OPAT: "Zoosadismo in Calabria, orrore a Melicucco"
06 maggio 2026 07:26Ancora una volta la Calabria si conferma una regione nella quale la vita degli animali non vale nulla, li si considera come “cose” come accessori, come materiali di cui poter disporre per i fini più biechi…E’ notizia recente lo scandalo avvenuto a Melicucco dei 5 ragazzi tra i 20 e 22 anni, sgominati dai carabinieri di Gioia Tauro con l’operazione “Marijoa” nella quale sono emerse sistematiche violenze su persone fragili e animali…Gattini arsi vivi per il puro piacere di fare dei video che si sperava diventassero “virali”… di virale nella nostra Regione esiste solo una violenza contro i più fragili e indifesi che noi tutti abbiamo respirato e respiriamo fin da bambini, così come denuncia un reportage nazionale della LAV: “NON SI TORTURANO LE FARFALLE Preadolescenza e animali in un’indagine svolta nelle scuole medie”, che vede tra le regioni analizzate, anche la nostra. L’accettazione “naturale” della tortura verso gli animali è emersa anche attraverso l’avere assistito alle uccisione cruente per il maiale, ad esempio, o verso altri animali da cortile….tali uccisioni, renderebbero naturale e consuete delle pratiche di zoosadismo, nei soggetti con problemi psicoemotivi che spererebbero di trovare attraverso i social fama e successo ostentando tale violenza. Non è corretto trasformare Melicucco nel paese degli orrori però…chi può dimenticare il cane Angelo di Sangineto, torturato e ucciso nel 2016 per poi diventare un video da esporre sui social? O forse abbiamo dimenticato i fatti di Catanzaro, presso l'Università Magna Graecia con le gravi irregolarità degli animali preposti alla vivisezione e i diversi imputati che sono stati rinviati a giudizio, professori e veterinari, per presunte torture e maltrattamenti sugli animali? O i molti episodi di turismo venatorio che vedono cacciatori e bracconieri di tutta Italia riversarsi in Calabria e tendere trappole e usare richiami vivi per quello che ancora osano definire “sport”? Possiamo non considerare la pratica che pare abbia origine nei banchetti di riconciliazione della ndrangheta, di ghermire i ghiri mentre sono in letargo, per poi farci un ragù da servire per “fare pace” tra cosche litigiose?

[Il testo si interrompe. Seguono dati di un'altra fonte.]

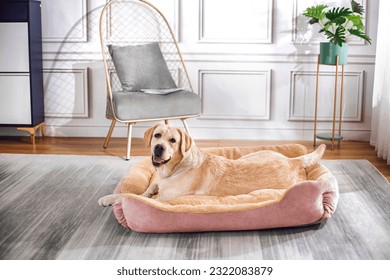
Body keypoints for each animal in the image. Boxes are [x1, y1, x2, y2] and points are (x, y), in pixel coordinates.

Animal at [98, 124, 326, 206]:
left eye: (173, 141)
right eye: (157, 135)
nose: (159, 148)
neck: (175, 169)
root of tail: (292, 160)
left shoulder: (164, 199)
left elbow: (130, 195)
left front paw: (108, 198)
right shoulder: (157, 184)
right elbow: (144, 190)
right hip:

E potremmo continuare, perché forse, ahinoi, tutti in Calabria, abbiamo assistito a qualche episodio di violenza contro gli animali, dal cucciolo appena nato di gatto usato come palla da calcio tra ragazzini, alle polpette avvelenate o i wurstel con i chiodi per i cani, alle lucertole impalate o alle macabre ghirlande di rane vive agonizzanti…tanti gli episodi che noi tutti potremmo, ne siamo certi, annoverare se richiesto. Ma cosa si nasconde dietro a queste manifestazioni di puro odio e disumanità?

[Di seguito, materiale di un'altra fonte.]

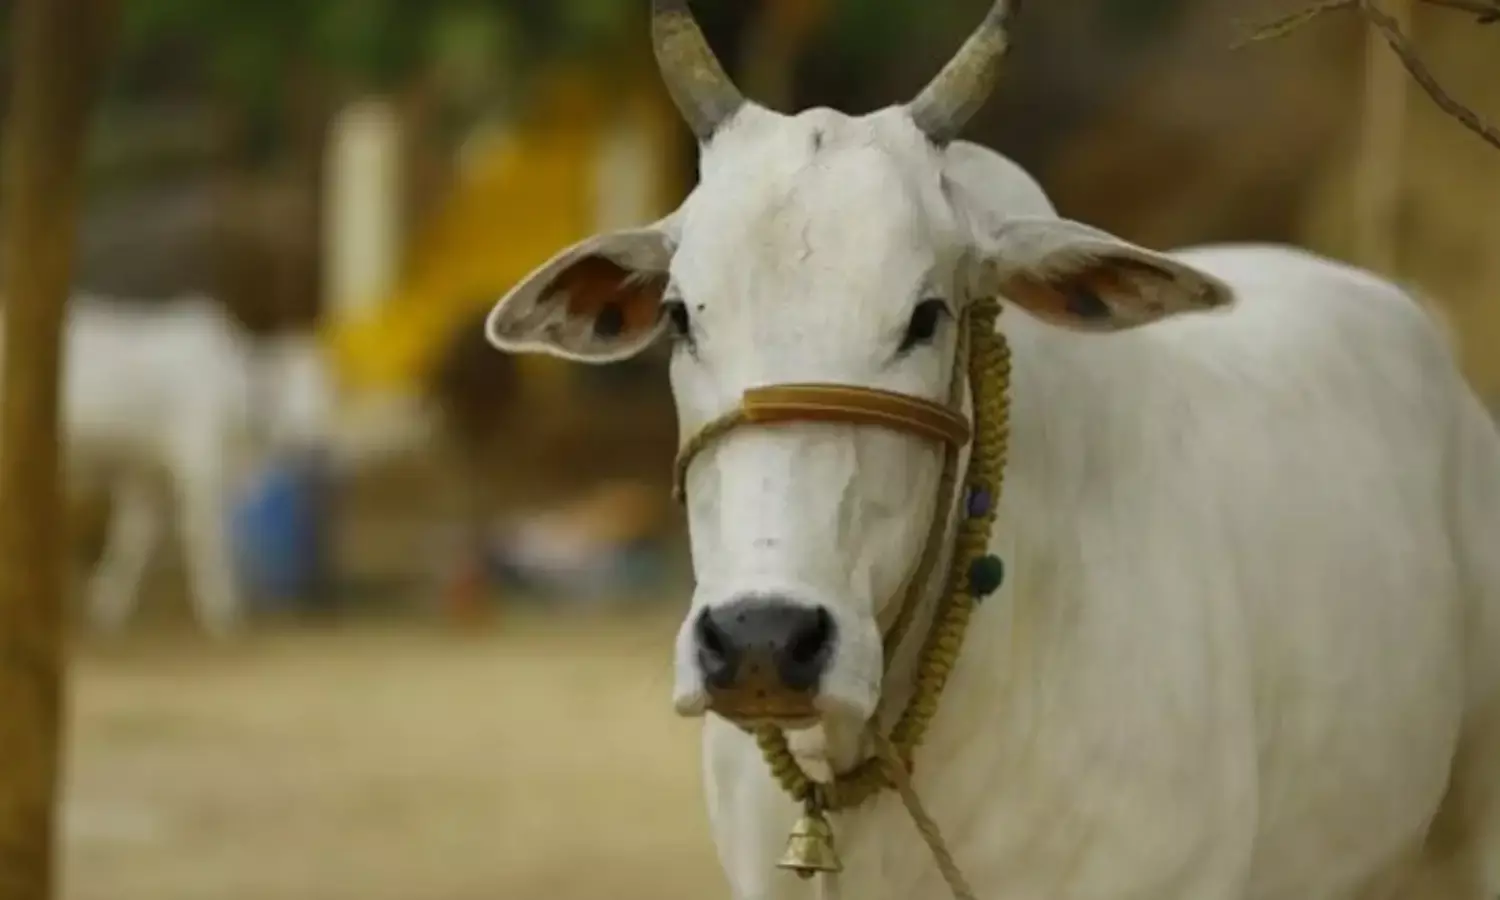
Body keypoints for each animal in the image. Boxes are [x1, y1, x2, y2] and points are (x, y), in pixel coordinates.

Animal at [33, 291, 337, 636]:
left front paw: (106, 606)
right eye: (286, 390)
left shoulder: (146, 473)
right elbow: (206, 538)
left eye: (330, 390)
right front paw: (222, 613)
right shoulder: (200, 468)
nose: (319, 444)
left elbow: (132, 537)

Lo zoosadismo, la tendenza cioè a essere violenti e a torturare e uccidere animali è una seria patologia psichiatrica che è stata riscontrata in molti serial killer e assassini, anche famosi. Si scaricano pulsioni violente e aggressive su indifesi animali perché si è impossibilitati ad avere un reale confronto con l’umano e molto spesso si riscontra in personalità seriamente disturbate a livello sessuale…Gli animali diventano un capro espiatorio “più facile” perché si è intimamente consapevoli di essere uomini/donne limitati e “non all’altezza”. Ricordiamo che torturare –uccidere animali innocenti è reato come recita l’articolo 544 bis del codice penale: “Chiunque, per crudeltà o senza necessità, cagiona la morte di un animale è punito con la reclusione da 4 mesi a 2 anni”. E sarebbe anche davvero disonesto intellettualmente non considerare quanto lo zoosadismo sia integralmente connesso con il randagismo, due facce della stessa triste e vergognosa medaglia che nella nostra Regione sono ormai diventate un vessillo di riconoscimento a livello nazionale, che siamo sicuri non sia un dettaglio da annoverare come richiamo turistico… Sarebbe davvero il momento che venisse attuata la legge Brambilla del 2025 e che finalmente ci fosse un inasprimento reale delle pene, nei confronti di quella che può essere annoverata a pieno titolo come “subumanità” che non può e non deve diventare una parte malata che definisce, però, tutta la nostra Terra.
Tali soggetti vanno isolati, puniti e rieducati perché costituiscono una pericolosità sociale che non può più essere trascurata.